Penulis: Jenly Wenur | Manado
Auditorium Universitas Sam Ratulangi (Unsrat) Manado kembali menjadi saksi bisu atas komitmen Unsrat dalam dunia pendidikan.
Kamis (7/5/2026), delapan akademisi yang sangat berdedikasi resmi dikukuhkan sebagai Guru Besar, menjadi kekuatan baru bagi Unsrat.
Mereka datang dari berbagai disiplin ilmu, mulai dari Fakultas Teknik (2 orang), MIPA (2 orang), Ekonomi dan Bisnis (1 orang), Pertanian (4 orang), hingga Fakultas Hukum (1 orang) ini menunjukkan kekayaan akademik Unsrat.
Namun, di antara deretan nama tersebut, sosok Prof. Joy Elly Tulung, SE, MSc, PhD mencuri perhatian publik.
Bukan hanya karena gelar doktornya yang diraih dari Prancis atau jabatannya sebagai Ketua ISEI Cabang Manado, melainkan karena narasi besar yang menyertai langkahnya: darah akademik yang mengalir deras di keluarganya.
Warisan Sang Ayah: Prof. Bernard Tulung
Pencapaian Prof. Joy bukanlah sebuah kebetulan.
Ia tumbuh dalam lingkungan yang sangat menghargai dedikasi.
Ayahnya, Prof. Dr. Ir. Bernard Tulung, adalah tokoh senior yang namanya harum di sejarah Unsrat.

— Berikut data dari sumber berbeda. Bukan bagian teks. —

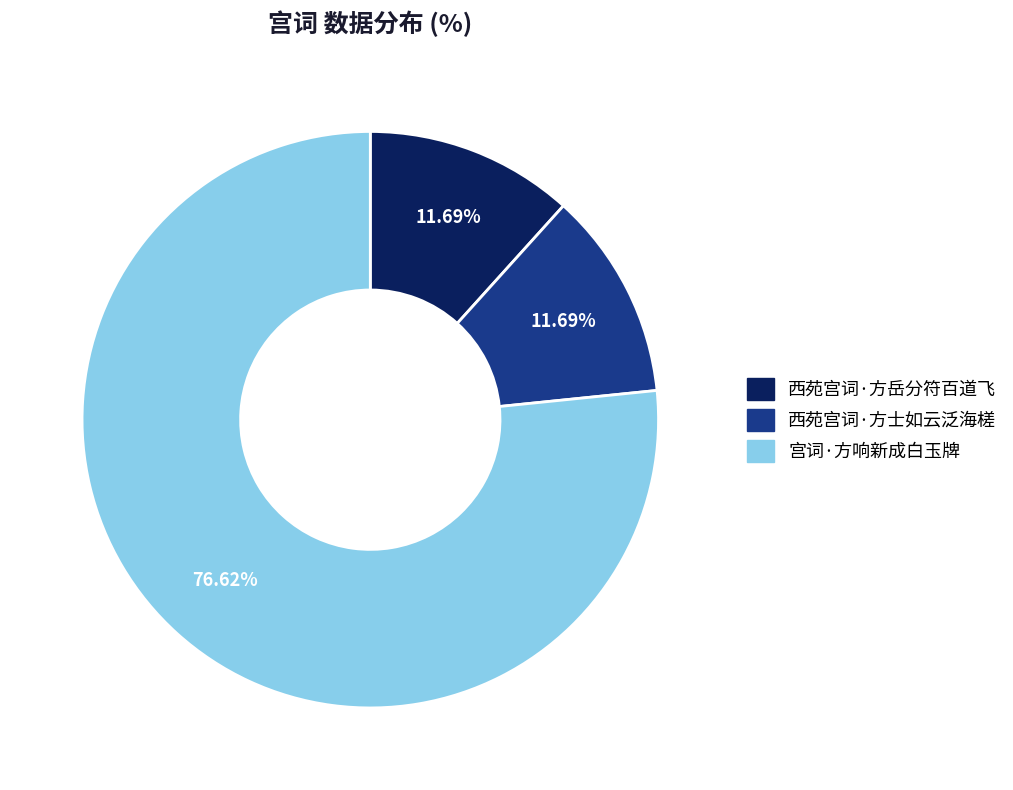

To the nearest percent, what percentage of the pie is 西苑宫词·方士如云泛海槎?

12%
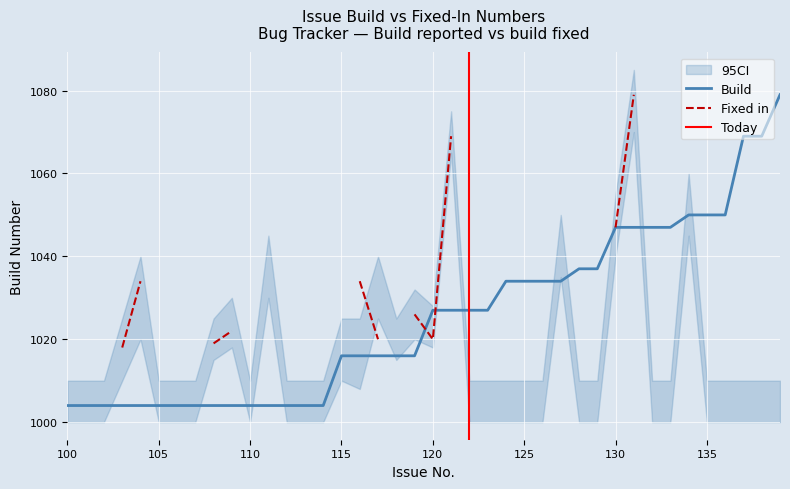

True or false: the data has more than 1 interior local peaks.

False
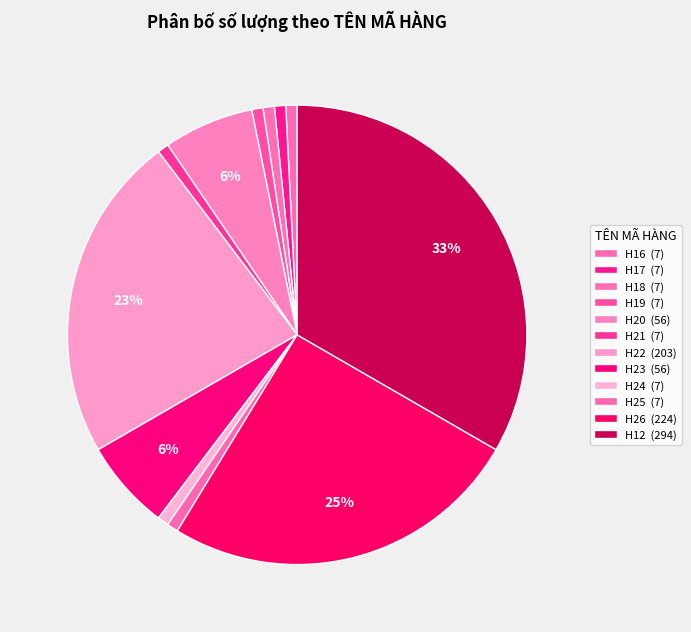

How many segments does this pie chart have?

12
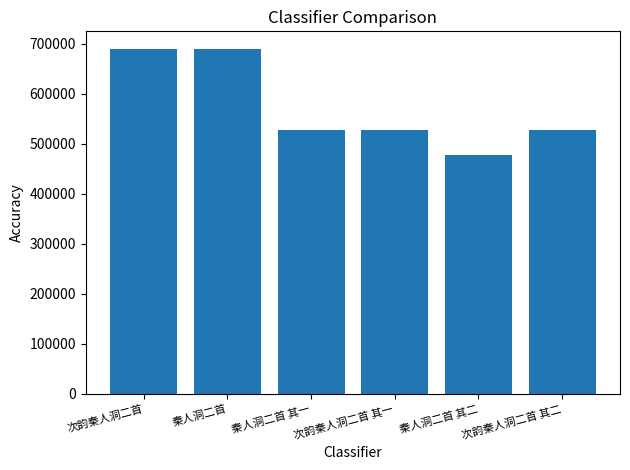

What is the label of the 6th bar from the left?

次韵秦人洞二首 其二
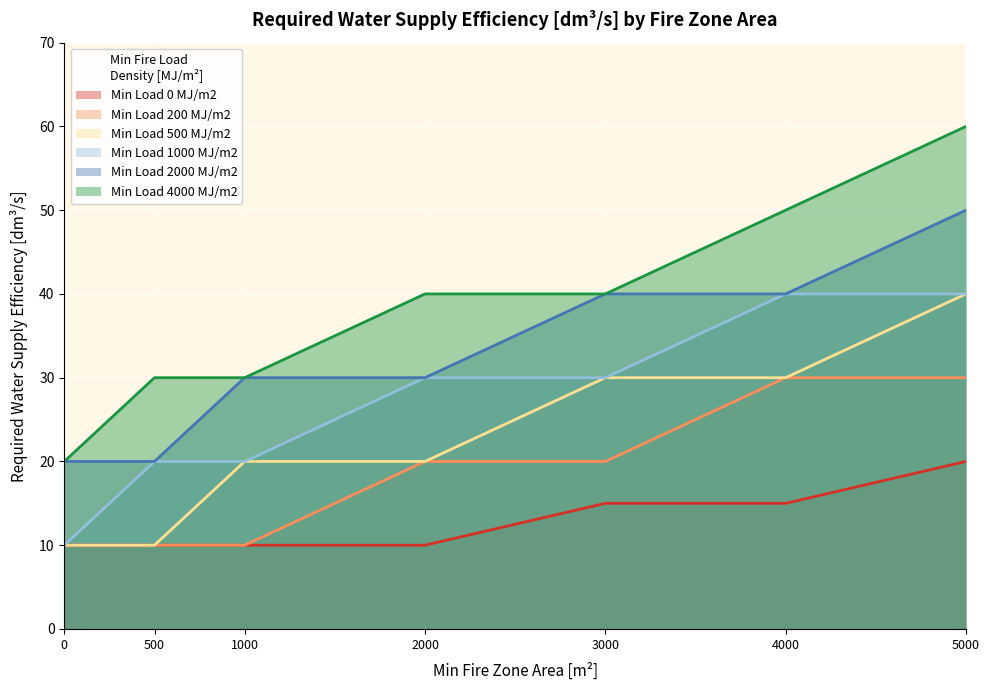

How many lines are shown in the chart?

6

Prof. Bernard pernah memegang kendali sebagai Wakil Rektor Bidang Keuangan dan Administrasi di era kepemimpinan Prof. Joppy Paruntu, serta pernah menjabat sebagai Wakil Rektor Bidang Kerja Sama.
Bahkan di masa purnatugasnya, ia masih dipercaya memimpin Senat Fakultas Peternakan.
Jaringan Intelektual dalam Keluarga
Menariknya, jejak kepemimpinan ini tersebar luas di berbagai fakultas melalui hubungan kekerabatan Prof. Joy.
Ia adalah adik ipar dari Dr. Ferry Daud Liando, Dekan FISIP Unsrat saat ini yang dikenal vokal.
Istri Ferry sendiri, Dr. Lingkan E. Tulung, merupakan lulusan Australian National University.
Tak berhenti di situ, sepupu dekatnya, Prof. Golda Tulung, kini tengah menakhodai Fakultas Ilmu Budaya (FIB) sebagai Dekan.
Kedekatan mereka bermuara pada hubungan kakak-beradik antara ayah Prof. Joy dan ayah Prof. Golda.
Melengkapi daftar panjang tersebut, paman bungsu Prof. Joy, yakni Dr. Johanis Tulung, juga tercatat pernah menjabat sebagai Dekan Fakultas Peternakan.
Bagian dari Tradisi Pengabdian
Bagi keluarga Tulung, kampus bukan sekadar tempat bekerja, melainkan ladang pengabdian.